Right field: Jon Jay

    • Year: 2019
    • Line: .267/.311/.315, -0.8 WAR over 47 games.

Once the White Sox stopped short of signing Manny Machado, Jay was going to be seen as a vestigial organ. He lived down to that billing, missing most of the season with a vague hip injury, then missing whatever speed and power he had left when he finally showed up.

Designated hitter: Mark Kotsay

    • Year: 2009-10
    • Line: .252/.318/.391, -0.7 WAR over 147 games

I originally put Adam Dunn down, and maybe he should be since his historically awful season was at the center of so much strife in 2011. That said, Dunn might not even be part of White Sox plans if the White Sox didn't dismiss Jim Thome and entrust the spot to Kotsay in 2010. The Sox then set the Peter Principle into action, as Kotsay went from being a decent bench bat to an awful primary DH (.239/.306/.376), while Thome helped save Minnesota's season after Justin Morneau went down.

Honorable mention: Dunn hit .159 over 496 plate appearances.

Starting pitcher: Jeff Samardzija

    • Year: 2015
    • Line: 11-13, 4.96 ERA over 214 IP, 0.3 WAR

You're probably thinking James Shields, but thanks to Semien's MVP finish and Chris Bassitt's successful rebound from Tommy John surgery, the Samardzija trade is even more difficult to rationalize. The White Sox traded four talents of note for one year of Samardzija, who was never going to sign an extension despite a hometown connection due to what he perceived his role to be for the union. The White Sox unveiled the "Shark Cage" promotion before he started first game (Opening Day, another weird thing), and Hawk Harrelson deemed him a "Captain of Attitude" for a team that didn't go anywhere. Then Samardzija himself went elsewhere.

Honorable mention: Shields. Yes, he cost the White Sox a future star in Fernando Tatis Jr., but his third and final season in a White Sox uniform was more valuable than Samardzija's only one.

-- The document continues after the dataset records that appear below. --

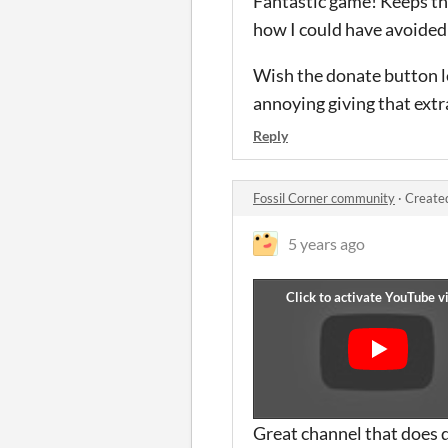
Fantastic game! Keeps the 
how I could have avoided i
Wish the donate button le
annoying giving that extr
Reply
Fossil Corner community
·
Create
5 years ago
Great channel that does 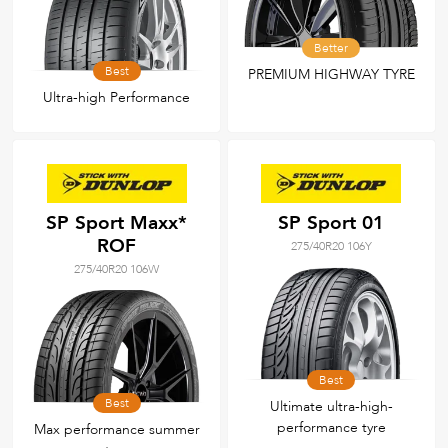
Better
Best
PREMIUM HIGHWAY TYRE
Ultra-high Performance
SP Sport Maxx*
SP Sport 01
ROF
275/40R20 106Y
275/40R20 106W
Best
Best
Ultimate ultra-high-
performance tyre
Max performance summer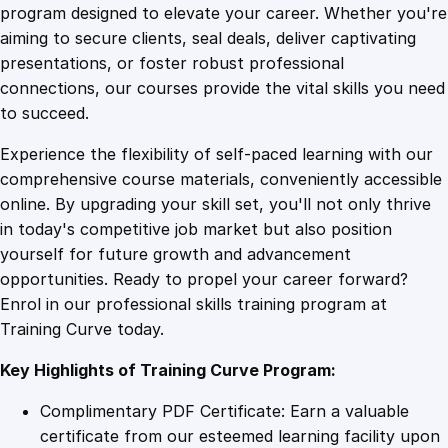
u
program designed to elevate your career. Whether you're
0
4
r
aiming to secure clients, seal deals, deliver captivating
s
presentations, or foster robust professional
e
9
9
connections, our courses provide the vital skills you need
o
to succeed.
n
.
.
Experience the flexibility of self-paced learning with our
O
comprehensive course materials, conveniently accessible
p
4
online. By upgrading your skill set, you'll not only thrive
e
in today's competitive job market but also position
r
yourself for future growth and advancement
a
9
opportunities. Ready to propel your career forward?
t
Enrol in our professional skills training program at
i
.
Training Curve today.
n
g
Key Highlights of Training Curve Program:
A
i
Complimentary PDF Certificate: Earn a valuable
r
certificate from our esteemed learning facility upon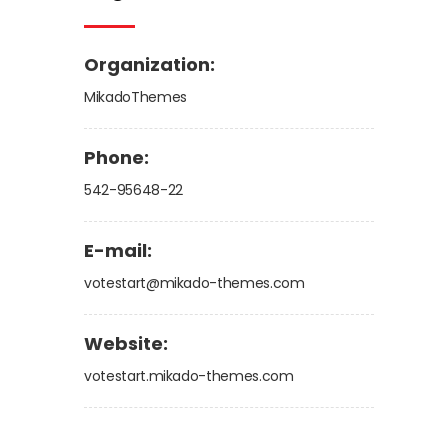
Organization:
MikadoThemes
Phone:
542-95648-22
E-mail:
votestart@mikado-themes.com
Website:
votestart.mikado-themes.com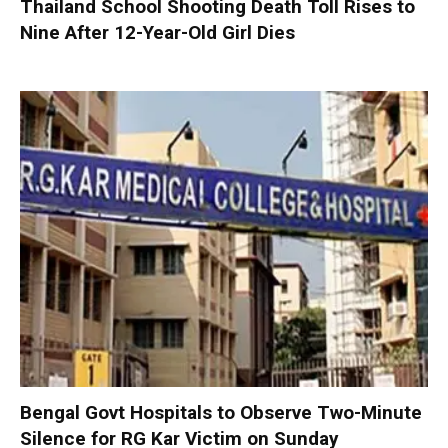
Thailand School Shooting Death Toll Rises to
Nine After 12-Year-Old Girl Dies
Bengal Govt Hospitals to Observe Two-Minute
Silence for RG Kar Victim on Sunday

Relief pitcher: Kelvin Herrera

    • Year: 2019-present
    • Line: 6.14 ERA over 57 G, -0.4 WAR

Herrera has one more guaranteed year to salvage his tenure in Chicago, but the first year saw the White Sox pay him $8.5 million for a glorified rehab stint. His ERA rose above 6.00 on May 25, and it stayed there over his final 36 appearances on the season. That doesn't even include the 12 inherited runners he allowed to score, which is a remarkable number since he only had 19 of them all year.

Honorable mention: Scott Downs, who I once called Pajama Jeans for Men.